Data entries:
## begin
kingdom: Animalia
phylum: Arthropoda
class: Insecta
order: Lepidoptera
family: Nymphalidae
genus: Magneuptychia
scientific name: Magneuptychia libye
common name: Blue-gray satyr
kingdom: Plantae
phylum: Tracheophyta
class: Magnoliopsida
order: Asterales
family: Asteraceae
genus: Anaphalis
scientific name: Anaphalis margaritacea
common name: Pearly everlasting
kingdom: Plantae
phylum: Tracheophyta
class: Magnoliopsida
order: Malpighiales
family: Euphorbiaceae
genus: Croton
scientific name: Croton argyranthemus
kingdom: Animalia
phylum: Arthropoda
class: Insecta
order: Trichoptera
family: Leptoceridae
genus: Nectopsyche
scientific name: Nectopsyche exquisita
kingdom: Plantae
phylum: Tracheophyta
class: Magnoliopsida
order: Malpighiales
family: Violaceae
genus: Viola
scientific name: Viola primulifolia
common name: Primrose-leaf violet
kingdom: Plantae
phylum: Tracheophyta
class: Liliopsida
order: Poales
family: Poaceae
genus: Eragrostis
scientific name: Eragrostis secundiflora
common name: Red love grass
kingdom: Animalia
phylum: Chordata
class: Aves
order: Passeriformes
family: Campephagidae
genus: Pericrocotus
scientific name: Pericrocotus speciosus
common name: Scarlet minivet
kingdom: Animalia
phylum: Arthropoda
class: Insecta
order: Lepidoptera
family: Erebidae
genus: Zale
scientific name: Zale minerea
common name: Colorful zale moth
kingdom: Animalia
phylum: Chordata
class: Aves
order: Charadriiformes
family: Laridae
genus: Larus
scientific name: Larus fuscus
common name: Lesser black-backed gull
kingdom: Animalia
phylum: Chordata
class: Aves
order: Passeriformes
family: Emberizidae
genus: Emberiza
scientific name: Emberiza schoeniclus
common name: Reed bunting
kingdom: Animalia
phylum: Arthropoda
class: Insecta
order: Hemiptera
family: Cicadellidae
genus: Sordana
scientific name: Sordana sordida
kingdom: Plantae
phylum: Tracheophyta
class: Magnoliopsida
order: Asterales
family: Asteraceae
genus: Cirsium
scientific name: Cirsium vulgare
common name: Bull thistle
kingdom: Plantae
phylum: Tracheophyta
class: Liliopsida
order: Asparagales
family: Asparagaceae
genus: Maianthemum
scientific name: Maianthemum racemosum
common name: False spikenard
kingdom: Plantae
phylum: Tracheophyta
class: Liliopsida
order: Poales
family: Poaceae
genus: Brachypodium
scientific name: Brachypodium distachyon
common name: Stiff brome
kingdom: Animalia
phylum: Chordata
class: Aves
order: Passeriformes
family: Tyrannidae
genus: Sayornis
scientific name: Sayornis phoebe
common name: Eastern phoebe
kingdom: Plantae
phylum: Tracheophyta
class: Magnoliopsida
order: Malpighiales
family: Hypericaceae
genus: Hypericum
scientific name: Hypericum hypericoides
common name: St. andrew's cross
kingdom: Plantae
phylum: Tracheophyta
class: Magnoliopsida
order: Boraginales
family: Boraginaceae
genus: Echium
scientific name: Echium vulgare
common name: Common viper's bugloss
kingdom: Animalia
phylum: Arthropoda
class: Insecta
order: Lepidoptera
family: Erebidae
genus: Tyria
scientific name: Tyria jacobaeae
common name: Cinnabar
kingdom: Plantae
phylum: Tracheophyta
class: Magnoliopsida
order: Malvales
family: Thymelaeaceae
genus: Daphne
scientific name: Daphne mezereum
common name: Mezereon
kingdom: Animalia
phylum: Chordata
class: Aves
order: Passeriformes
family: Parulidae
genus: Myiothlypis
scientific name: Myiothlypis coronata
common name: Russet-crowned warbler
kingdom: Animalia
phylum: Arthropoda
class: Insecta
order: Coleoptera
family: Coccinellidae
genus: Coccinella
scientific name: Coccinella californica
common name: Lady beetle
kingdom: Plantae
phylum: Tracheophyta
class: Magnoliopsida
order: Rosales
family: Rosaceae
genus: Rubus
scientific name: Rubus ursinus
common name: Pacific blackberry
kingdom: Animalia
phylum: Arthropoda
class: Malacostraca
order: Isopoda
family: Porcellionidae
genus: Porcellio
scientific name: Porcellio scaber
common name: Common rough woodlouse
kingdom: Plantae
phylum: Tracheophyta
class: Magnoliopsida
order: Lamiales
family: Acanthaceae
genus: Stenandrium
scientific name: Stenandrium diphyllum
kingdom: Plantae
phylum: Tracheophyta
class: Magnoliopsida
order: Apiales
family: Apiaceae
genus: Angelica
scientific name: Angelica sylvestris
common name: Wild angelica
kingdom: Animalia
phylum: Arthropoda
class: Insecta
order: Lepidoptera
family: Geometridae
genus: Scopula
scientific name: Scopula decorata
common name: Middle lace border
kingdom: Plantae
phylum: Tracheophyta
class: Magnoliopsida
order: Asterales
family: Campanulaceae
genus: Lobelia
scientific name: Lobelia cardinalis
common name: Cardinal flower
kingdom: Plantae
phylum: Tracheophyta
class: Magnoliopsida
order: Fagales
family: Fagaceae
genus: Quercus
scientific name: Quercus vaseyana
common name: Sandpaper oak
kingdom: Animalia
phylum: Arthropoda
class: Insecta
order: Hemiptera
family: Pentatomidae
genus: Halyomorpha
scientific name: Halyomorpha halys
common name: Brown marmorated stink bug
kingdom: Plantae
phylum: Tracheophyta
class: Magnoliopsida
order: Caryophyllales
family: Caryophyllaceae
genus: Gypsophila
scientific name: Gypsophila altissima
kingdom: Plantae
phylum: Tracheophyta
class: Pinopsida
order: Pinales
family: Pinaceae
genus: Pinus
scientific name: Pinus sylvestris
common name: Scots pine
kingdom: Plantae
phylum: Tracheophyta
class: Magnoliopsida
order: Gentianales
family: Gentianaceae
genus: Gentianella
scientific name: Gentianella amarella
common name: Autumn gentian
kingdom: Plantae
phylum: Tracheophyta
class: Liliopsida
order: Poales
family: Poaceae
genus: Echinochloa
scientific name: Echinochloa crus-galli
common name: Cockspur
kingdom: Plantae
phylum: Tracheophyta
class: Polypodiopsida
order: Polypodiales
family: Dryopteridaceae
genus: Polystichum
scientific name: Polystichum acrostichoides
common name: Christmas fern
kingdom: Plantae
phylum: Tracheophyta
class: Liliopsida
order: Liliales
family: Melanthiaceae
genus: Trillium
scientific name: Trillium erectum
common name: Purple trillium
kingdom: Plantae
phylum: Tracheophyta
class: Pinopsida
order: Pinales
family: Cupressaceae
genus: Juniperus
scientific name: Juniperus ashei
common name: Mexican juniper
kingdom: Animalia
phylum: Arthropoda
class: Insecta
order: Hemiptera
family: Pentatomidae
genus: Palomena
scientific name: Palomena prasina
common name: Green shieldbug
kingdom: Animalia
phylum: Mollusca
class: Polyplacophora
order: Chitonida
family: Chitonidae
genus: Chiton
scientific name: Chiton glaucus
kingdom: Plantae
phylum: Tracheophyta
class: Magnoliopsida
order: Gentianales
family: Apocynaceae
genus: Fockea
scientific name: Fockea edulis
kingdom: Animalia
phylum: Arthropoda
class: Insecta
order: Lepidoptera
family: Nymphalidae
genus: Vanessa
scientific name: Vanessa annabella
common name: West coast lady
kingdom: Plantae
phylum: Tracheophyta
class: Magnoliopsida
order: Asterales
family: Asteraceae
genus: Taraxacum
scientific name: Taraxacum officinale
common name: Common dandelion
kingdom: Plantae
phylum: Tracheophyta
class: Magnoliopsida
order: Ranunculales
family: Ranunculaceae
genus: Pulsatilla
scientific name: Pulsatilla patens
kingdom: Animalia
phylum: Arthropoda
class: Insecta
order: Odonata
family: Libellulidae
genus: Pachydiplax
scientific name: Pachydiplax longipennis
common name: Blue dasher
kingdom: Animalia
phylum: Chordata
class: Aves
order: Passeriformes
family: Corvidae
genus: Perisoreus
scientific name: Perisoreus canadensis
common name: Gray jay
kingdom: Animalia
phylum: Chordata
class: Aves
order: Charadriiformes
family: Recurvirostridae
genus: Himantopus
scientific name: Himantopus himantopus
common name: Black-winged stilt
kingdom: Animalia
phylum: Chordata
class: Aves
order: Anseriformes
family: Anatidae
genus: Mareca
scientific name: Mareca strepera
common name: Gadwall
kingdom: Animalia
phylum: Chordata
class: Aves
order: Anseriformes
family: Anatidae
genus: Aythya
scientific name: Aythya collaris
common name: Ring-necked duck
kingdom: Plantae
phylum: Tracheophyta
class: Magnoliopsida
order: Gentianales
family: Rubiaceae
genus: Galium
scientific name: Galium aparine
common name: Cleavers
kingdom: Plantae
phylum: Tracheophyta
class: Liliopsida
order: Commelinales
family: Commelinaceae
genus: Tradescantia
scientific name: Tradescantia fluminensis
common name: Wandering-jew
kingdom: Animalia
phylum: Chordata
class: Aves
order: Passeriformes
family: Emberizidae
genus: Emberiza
## end
> Your goal
Convert the listing, from its first line through the line holding "scientific name: Anaphalis margaritacea", inclusive, into a two-column CSV headed rank and name. Give one row per line, with each field in quotation marks and any line breaks replaced by spaces.

> The solution
rank,name
"kingdom:","Animalia"
"phylum:","Arthropoda"
"class:","Insecta"
"order:","Lepidoptera"
"family:","Nymphalidae"
"genus:","Magneuptychia"
"scientific name:","Magneuptychia libye"
"common name:","Blue-gray satyr"
"kingdom:","Plantae"
"phylum:","Tracheophyta"
"class:","Magnoliopsida"
"order:","Asterales"
"family:","Asteraceae"
"genus:","Anaphalis"
"scientific name:","Anaphalis margaritacea"